# Syno questions.



## bccromer (Apr 13, 2004)

I have a 54g corner and 2 30g tanks. I am wanting to get some synodontis catfish but have a few questions. First is for my size tanks would petricola or multies be better, and how many for each tank? Second is do they seem to stir up too much sand which then gets sucked into your filters? Thanks.


----------



## redstallion02 (Jan 17, 2008)

Unfortionatly they will out grow all your tanks. You could possibly go with 1 but these two syno's like to be in groups. Mine swim the entire 6 foot length in my tank and will swim half way up the sides as well so they seem to appreciate thier room. Just not sure with the tanks you have they would thrive.

But if you do decide to go with it, just get one because two will fight and one will surly end in a bad way.

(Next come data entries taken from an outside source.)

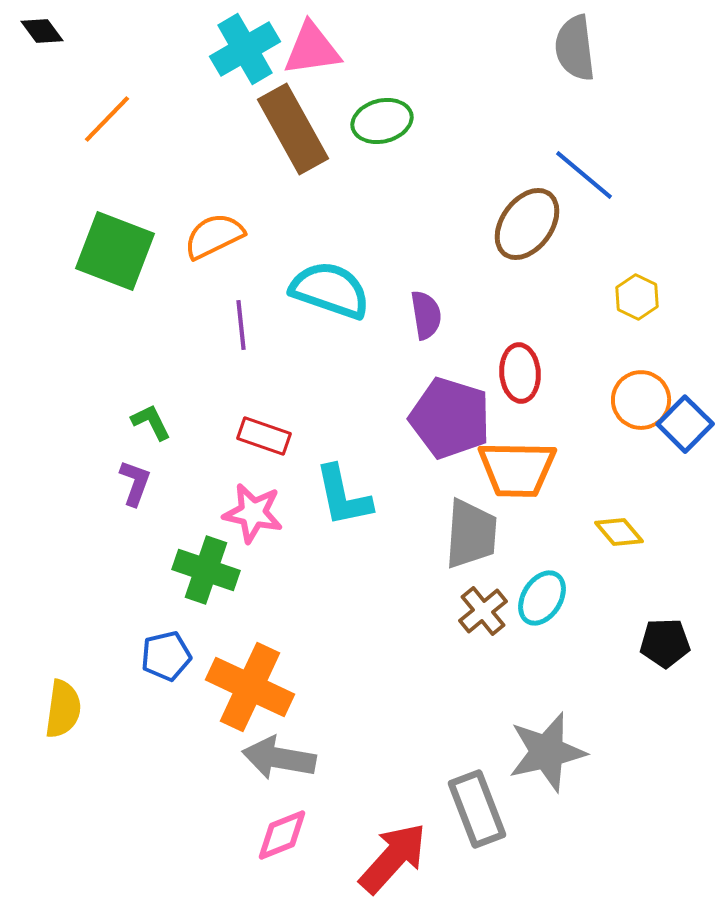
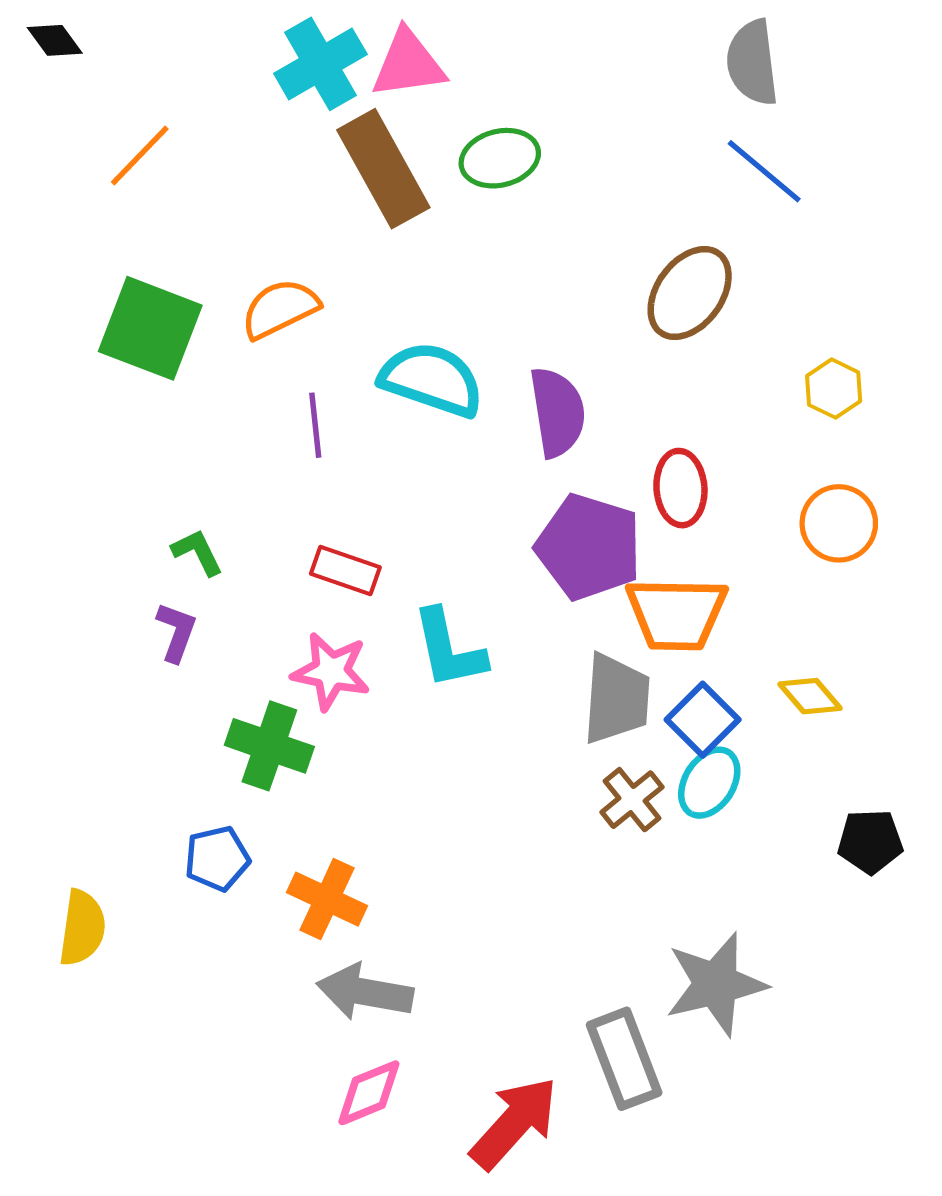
blue line: (584, 175) -> (764, 171), moved
purple semicircle: (426, 315) -> (557, 412), size x1.4
blue square: (685, 424) -> (703, 720), moved
orange cross: (250, 687) -> (327, 899), size x0.7

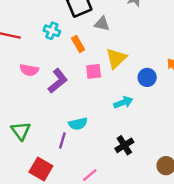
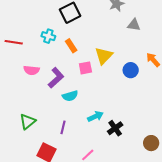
gray triangle: (102, 24) -> (134, 25), moved
cyan arrow: (123, 102) -> (95, 116), moved
cyan semicircle: (78, 124) -> (70, 96), moved
green triangle: (21, 131) -> (28, 122), turned 30

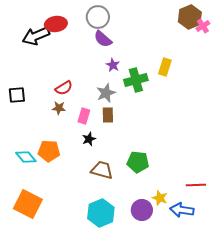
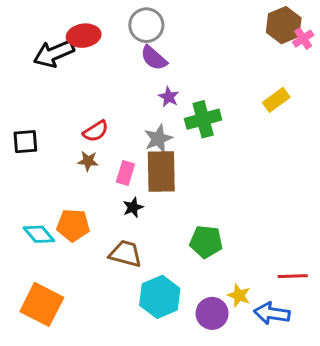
yellow rectangle: (165, 67) -> (276, 100), moved, turned 36
brown rectangle: (108, 115) -> (161, 172), size x1.8
brown trapezoid: (102, 170) -> (125, 254), moved
cyan hexagon: (101, 213) -> (160, 297), moved

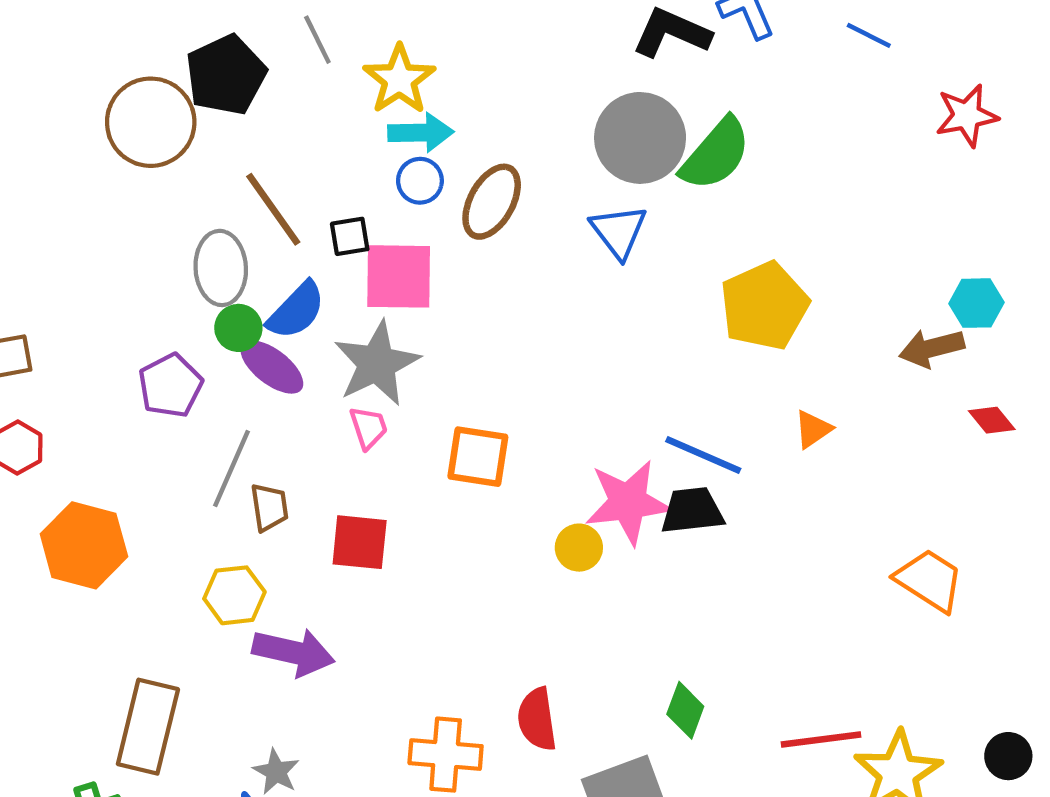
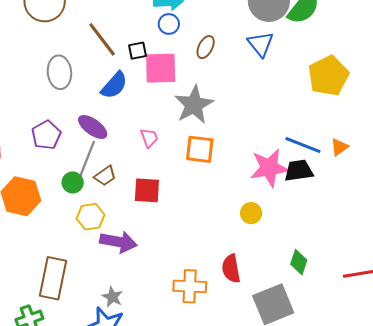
brown ellipse: (492, 202) -> (206, 47), moved, size x0.7
gray ellipse: (221, 268) -> (59, 72), moved
green circle: (238, 328) -> (73, 182), moved
gray star: (377, 364) -> (194, 105), moved
purple ellipse: (272, 367) -> (93, 127), moved
purple pentagon: (170, 386) -> (46, 135), moved
orange triangle: (813, 429) -> (339, 147), moved
brown trapezoid: (269, 507) -> (105, 176), turned 65
yellow circle: (579, 548) -> (251, 213), moved

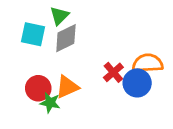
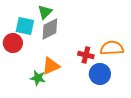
red cross: (113, 72) -> (86, 55), turned -35
blue circle: (137, 83) -> (100, 74), moved
red circle: (38, 88) -> (13, 43), moved

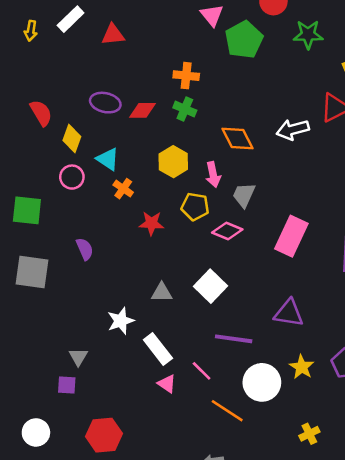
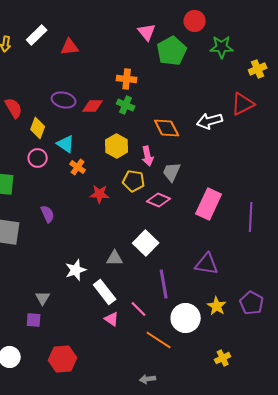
gray triangle: (162, 293) -> (115, 258), moved
purple line: (234, 339) -> (164, 284), turned 72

Just my opinions though...Maybe someone else can chime in.


----------



## bccromer (Apr 13, 2004)

I find it hard to believe that I couldn't put any in the 54g. I could see maybe not the 30g though.


----------



## kasey06 (May 24, 2008)

I also have a 55 and others on this board have recommended getting either of these species. I am new to cichlids but have done alot of reading. Petricola's rarely get over 3.5 inches and the multies get a bit larger. Your 30 gallon tanks are most likely too small, they are too small for the fish you already have. You have a lot of fish in your 54 gallon as well. I am sure other that are more experienced will chime in....


----------



## redstallion02 (Jan 17, 2008)

I am saying none in the 54 because of the footprint. It looks like you have a 54 Gallon corner tank, which is going to be pretty small footprint...But there again I am not 100% sure. I would put them in a regular 55 gallon any time though


----------



## Alleycat (Dec 2, 2006)

I bought a pair of S. Multipunks over a year ago from a fella who was breeding them in a 40 long. He said they were close to 4yrs old, and had raised them from juvies. That puts my fish around 5yrs old. When I brought them home they started out in a 55 with a few N. Cylindricus and J. Dickfeldi. They did well, but never acted like they were ready to spawn. So I moved them into a 90g with some loaches, and they claimed some territory and it looked like they were going to set up shop to spawn....but never did. IMO they'll be fine in your 54g... providing they have some space and hiding places.
I have gravel in their current tank, but they were in sand before, and they didn't stir up the sand anymore than the cichlids did. 
Here's a pic of of one that stayed still for a second...They are now about 5 inches from nose to tail...


----------



## bccromer (Apr 13, 2004)

Actually the stocking in my signature isn't correct anymore. I need to change it. I haven't decided for sure if I am going with any synos, just was trying to figure out if it was even an option for me.


----------



## redstallion02 (Jan 17, 2008)

Alleycat said:


> and they claimed some territory and it looked like they were going to set up shop to spawn....but never did. IMO they'll be fine in your 54g... providing they have some space and hiding places.


They won't set up a territory to spawn, they require a host cichlid for them to spawn and they will spawn anywhere with another set of cichlids that are spawning at that moment.

Here is a couple good articals on them
http://www.cichlid-forum.com/articles/s ... ctatus.php
http://www.scotcat.com/articles/article24.htm


----------



## Alleycat (Dec 2, 2006)

redstallion02 said:


> They won't set up a territory to spawn, they require a host cichlid for them to spawn and they will spawn anywhere with another set of cichlids that are spawning at that moment.


Great articles and thanks for posting them. I do have two pairs of German Red Peacocks in the tank but haven't had success with the cats intruding on the peacocks when they're spawning. Perhaps all the loaches in the tank get in their way.


----------



## Dave (Feb 9, 2003)

Syno. petricola would be my choice for this tank.


----------